Isolation of globin pre-messenger RNA on thiol-agarose by terminally mercurated complementary DNA

Abstract

A mercurated DNA complementary to globin mRNA was prepared by the addition of mercurated poly(dC) tails to the 3′-end of the molecule using the enzyme terminal deoxynucleotidyl transferase. The mercurated complementary DNA was retained efficiently on thiol-agarose from which it was eluted by 2-mercaptoethanol. Hybridization of the mercurated probe to globin mRNA led to a specific selection of the latter from a mixed population of RNA through hybrid retention on thiol-agarose. In some pilot experiments this technique was applied for the isolation of globin gene-specific pre-mRNA. Pulse-labeled RNA up to 3 x 10⁶ MW was thus isolated with prominent peaks of 1.5 kb (‘15 S’), 4.0 kb (‘28 S’) and up to about 10 kb.

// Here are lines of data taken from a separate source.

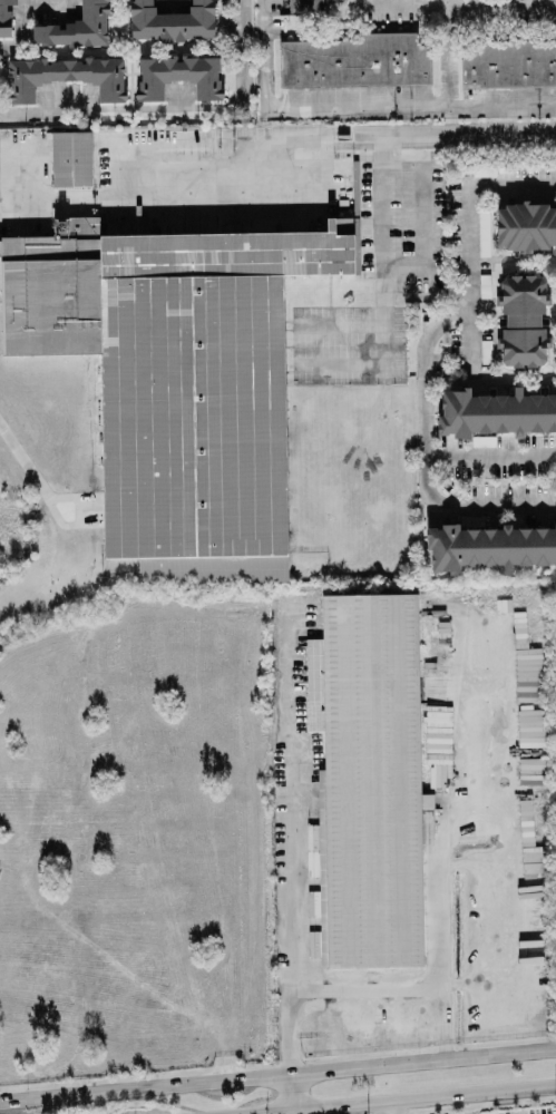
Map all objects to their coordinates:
road: (484, 3)
road: (406, 6)
road: (457, 6)
building: (5, 17)
building: (171, 22)
building: (76, 28)
road: (24, 31)
road: (454, 47)
building: (355, 61)
building: (509, 65)
building: (65, 76)
building: (178, 76)
road: (362, 99)
road: (176, 111)
road: (316, 140)
building: (71, 159)
road: (18, 181)
road: (194, 183)
road: (419, 218)
building: (525, 227)
building: (483, 234)
road: (381, 236)
building: (484, 286)
building: (522, 321)
road: (471, 341)
road: (423, 354)
building: (176, 380)
building: (494, 413)
road: (490, 456)
building: (489, 548)
building: (368, 780)
road: (440, 833)
road: (292, 843)
road: (502, 985)
road: (278, 1077)
road: (287, 1092)
road: (400, 1099)
road: (387, 1107)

Electron microscopical analysis revealed pre-mRNA molecules of up to 1.2 μ (about 4.5 kb) in length isolated by hybridization to (Hg)cDNA; in control experiments, hybridization of this high MW RNA was competed out by highly purified globin mRNA. These data provide another indication for the existence of globin gene transcripts in the 10 kb range, i.e. transcripts larger than the about 1 500 nucleotides long ‘15 S’ pre-mRNA, the substrate to final splicing. Such ‘giant’ transcripts can be interpreted as either the obligatory primary pre-mRNA or only facultative transcripts of the globin genes.